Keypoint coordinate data
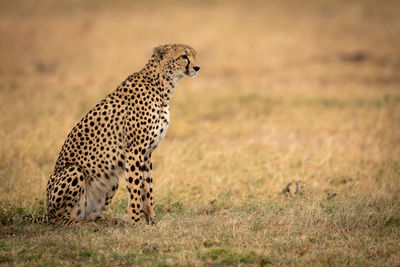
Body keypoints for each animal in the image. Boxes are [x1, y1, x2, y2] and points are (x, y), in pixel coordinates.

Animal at [38, 44, 199, 226]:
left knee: (90, 215)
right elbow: (135, 189)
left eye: (194, 55)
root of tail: (46, 212)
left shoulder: (147, 153)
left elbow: (148, 189)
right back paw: (82, 224)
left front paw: (152, 221)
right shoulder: (134, 151)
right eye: (184, 56)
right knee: (60, 220)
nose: (197, 67)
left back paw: (106, 221)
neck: (162, 84)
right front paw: (136, 223)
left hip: (111, 181)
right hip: (74, 171)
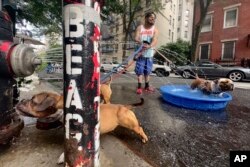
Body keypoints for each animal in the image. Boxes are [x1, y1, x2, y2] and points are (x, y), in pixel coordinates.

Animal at [16, 91, 148, 144]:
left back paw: (144, 138)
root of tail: (124, 106)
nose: (21, 100)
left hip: (130, 124)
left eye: (33, 101)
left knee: (139, 129)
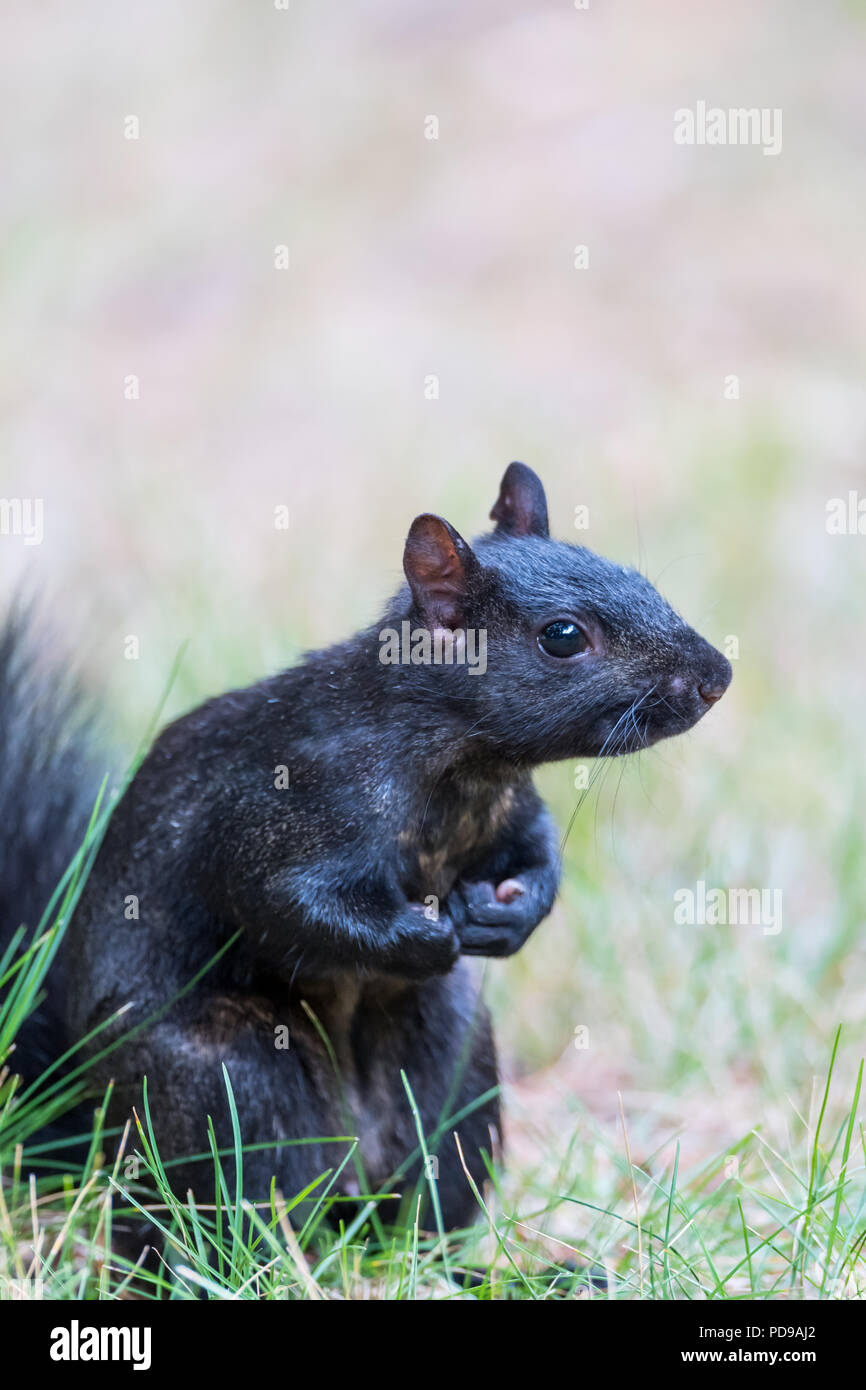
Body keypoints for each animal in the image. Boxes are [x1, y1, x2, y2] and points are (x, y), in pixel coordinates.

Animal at [0, 462, 731, 1235]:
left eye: (640, 579)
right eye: (562, 637)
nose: (717, 676)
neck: (462, 765)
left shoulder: (511, 812)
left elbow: (537, 855)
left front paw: (510, 915)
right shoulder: (280, 809)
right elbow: (284, 900)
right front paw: (426, 938)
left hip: (452, 1070)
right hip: (228, 1082)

**DIRECTIONS FOR THIS TASK**
In the answer, give only the lines from the top of the data above through the line with "right hip: (74, 171)", reproduced exactly; no picture may appear.

**SOLUTION FOR THIS PROBLEM**
Body keypoints for each animal in the image. Boxes are [x1, y1, x2, y2] and points are (x, y), in pixel coordinates.

Animal at [38, 44, 199, 226]:
left knee: (90, 215)
right elbow: (135, 189)
left eye: (194, 55)
root of tail: (46, 212)
left shoulder: (147, 153)
left elbow: (148, 189)
right back paw: (82, 224)
left front paw: (152, 221)
right shoulder: (134, 151)
right eye: (184, 56)
right knee: (60, 220)
nose: (197, 67)
left back paw: (106, 221)
neck: (162, 84)
right front paw: (136, 223)
left hip: (111, 181)
right hip: (74, 171)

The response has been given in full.